SUPPLIED DATA:
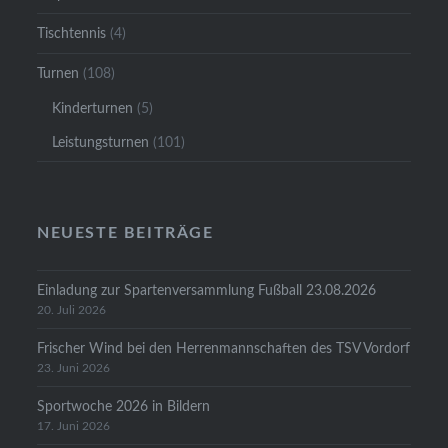
Tischtennis
(4)
Turnen
(108)
Kinderturnen
(5)
Leistungsturnen
(101)
NEUESTE BEITRÄGE
Einladung zur Spartenversammlung Fußball 23.08.2026
20. Juli 2026
Frischer Wind bei den Herrenmannschaften des TSV Vordorf
23. Juni 2026
Sportwoche 2026 in Bildern
17. Juni 2026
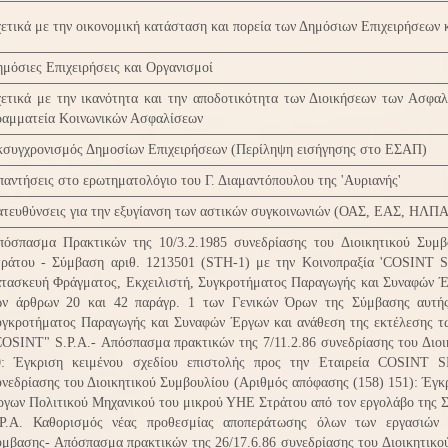
ετικά με την οικονομική κατάσταση και πορεία των Δημόσιων Επιχειρήσεων
μόσιες Επιχειρήσεις και Οργανισμοί
ετικά με την ικανότητα και την αποδοτικότητα των Διοικήσεων των Ασφαλ
ραμματεία Κοινωνικών Ασφαλίσεων
κσυγχρονισμός Δημοσίων Επιχειρήσεων (Περίληψη εισήγησης στο ΕΣΑΠ)
αντήσεις στο ερωτηματολόγιο του Γ. Διαμαντόπουλου της 'Αυριανής'
ατευθύνσεις για την εξυγίανση των αστικών συγκοινωνιών (ΟΑΣ, ΕΑΣ, ΗΛ
πόσπασμα Πρακτικών της 10/3.2.1985 συνεδρίασης του Διοικητικού Συμ
τράτου - Σύμβαση αριθ. 1213501 (STH-1) με την Κοινοπραξία 'COSINΤ
ατασκευή Φράγματος, Εκχειλιστή, Συγκροτήματος Παραγωγής και Συναφών Έ
ων άρθρων 20 και 42 παράγρ. 1 των Γενικών Όρων της Σύμβασης αυτής
υγκροτήματος Παραγωγής και Συναφών Έργων και ανάθεση της εκτέλεσης τω
OSINT" S.P.A.- Απόσπασμα πρακτικών της 7/11.2.86 συνεδρίασης του Διοι
0: Έγκριση κειμένου σχεδίου επιστολής προς την Εταιρεία COSINT S
νεδρίασης του Διοικητικού Συμβουλίου (Αριθμός απόφασης (158) 151): Έγκ
ργων Πολιτικού Μηχανικού του μικρού ΥΗΕ Στράτου από τον εργολάβο της
.P.A. Καθορισμός νέας προθεσμίας αποπεράτωσης όλων των εργασιών 
μβασης- Απόσπασμα πρακτικών της 26/17.6.86 συνεδρίασης του Διοικητικο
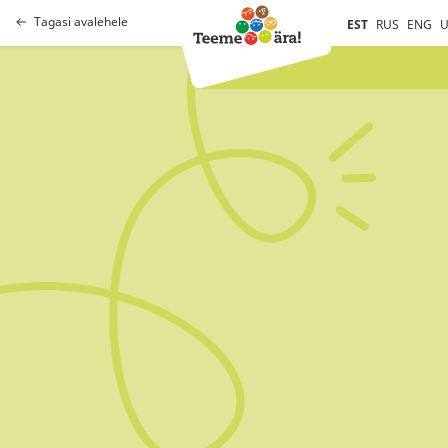
Tagasi avalehele
EST
RUS
ENG
U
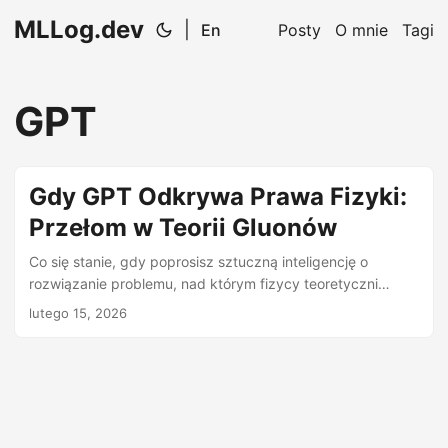
MLLog.dev
|
En
Posty
O mnie
Tagi
GPT
Gdy GPT Odkrywa Prawa Fizyki:
Przełom w Teorii Gluonów
Co się stanie, gdy poprosisz sztuczną inteligencję o
rozwiązanie problemu, nad którym fizycy teoretyczni
pracowali od dekad? W najnowszej publikacji zespołu z
lutego 15, 2026
Princeton, Harvard, Cambridge i OpenAI, GPT-5.2 Pro GPT-
5.2 Pro Najnowsza wersja modelu językowego OpenAI,
zdolna do zaawansowanego rozumowania
matematycznego i formułowania hipotez naukowych. jako
pierwszy zaproponował kluczową formułę opisującą
rozpraszanie gluonów — formułę, którą następnie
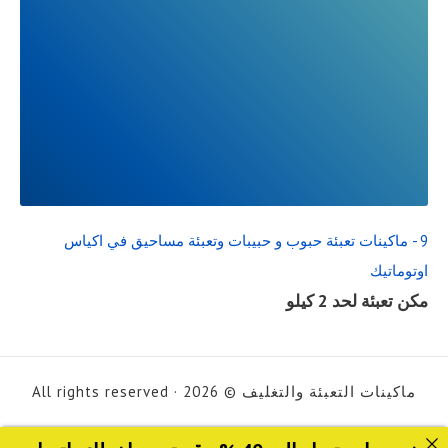
READ
FULL
POST
9 - ماكينات تعبئة حبوب و حبيبات وتعبئة مساحيق في اكياس
اوتوماتيك
مكن تعبئة لحد 2 كيلو
ماكينات التعبئة والتغليف © 2026 · All rights reserved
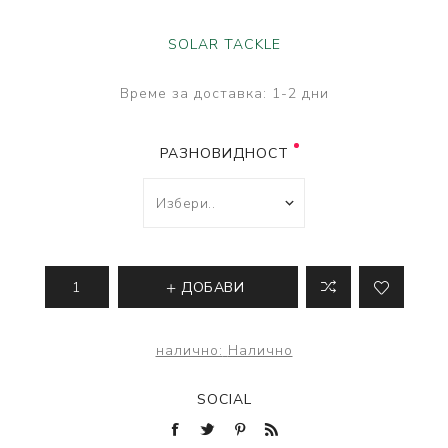
SOLAR TACKLE
Време за доставка:
1-2 дни
РАЗНОВИДНОСТ
ДОБАВИ
налично:
Налично
SOCIAL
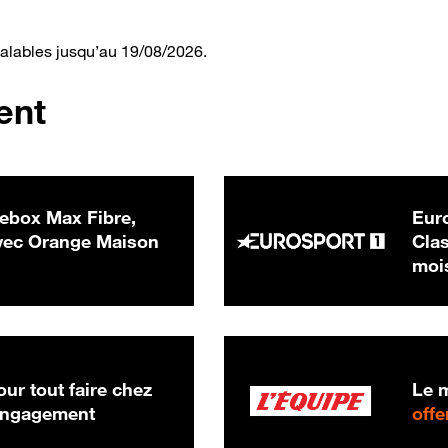
valables jusqu’au 19/08/2026.
ent
ebox Max Fibre,
Euro
 € par mois
ec Orange Maison
Clas
moi
ur tout faire chez
Le m
 engagement
offe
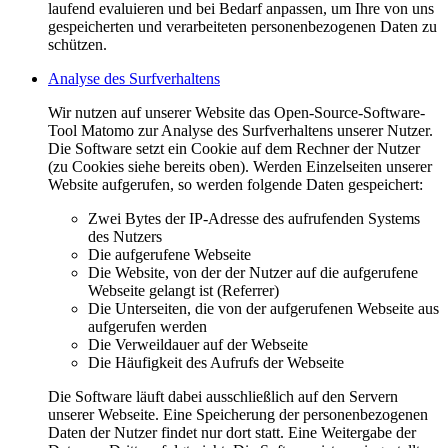
laufend evaluieren und bei Bedarf anpassen, um Ihre von uns
gespeicherten und verarbeiteten personenbezogenen Daten zu
schützen.
Analyse des Surfverhaltens
Wir nutzen auf unserer Website das Open-Source-Software-
Tool Matomo zur Analyse des Surfverhaltens unserer Nutzer.
Die Software setzt ein Cookie auf dem Rechner der Nutzer
(zu Cookies siehe bereits oben). Werden Einzelseiten unserer
Website aufgerufen, so werden folgende Daten gespeichert:
Zwei Bytes der IP-Adresse des aufrufenden Systems
des Nutzers
Die aufgerufene Webseite
Die Website, von der der Nutzer auf die aufgerufene
Webseite gelangt ist (Referrer)
Die Unterseiten, die von der aufgerufenen Webseite aus
aufgerufen werden
Die Verweildauer auf der Webseite
Die Häufigkeit des Aufrufs der Webseite
Die Software läuft dabei ausschließlich auf den Servern
unserer Webseite. Eine Speicherung der personenbezogenen
Daten der Nutzer findet nur dort statt. Eine Weitergabe der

REQUIRED ACTION:
Lines in the listing above that contain the word "Επιχειρήσεων" must be copied; leave out the rest.

ANSWER TO THE PROBLEM:
ετικά με την οικονομική κατάσταση και πορεία των Δημόσιων Επιχειρήσεων
κσυγχρονισμός Δημοσίων Επιχειρήσεων (Περίληψη εισήγησης στο ΕΣΑΠ)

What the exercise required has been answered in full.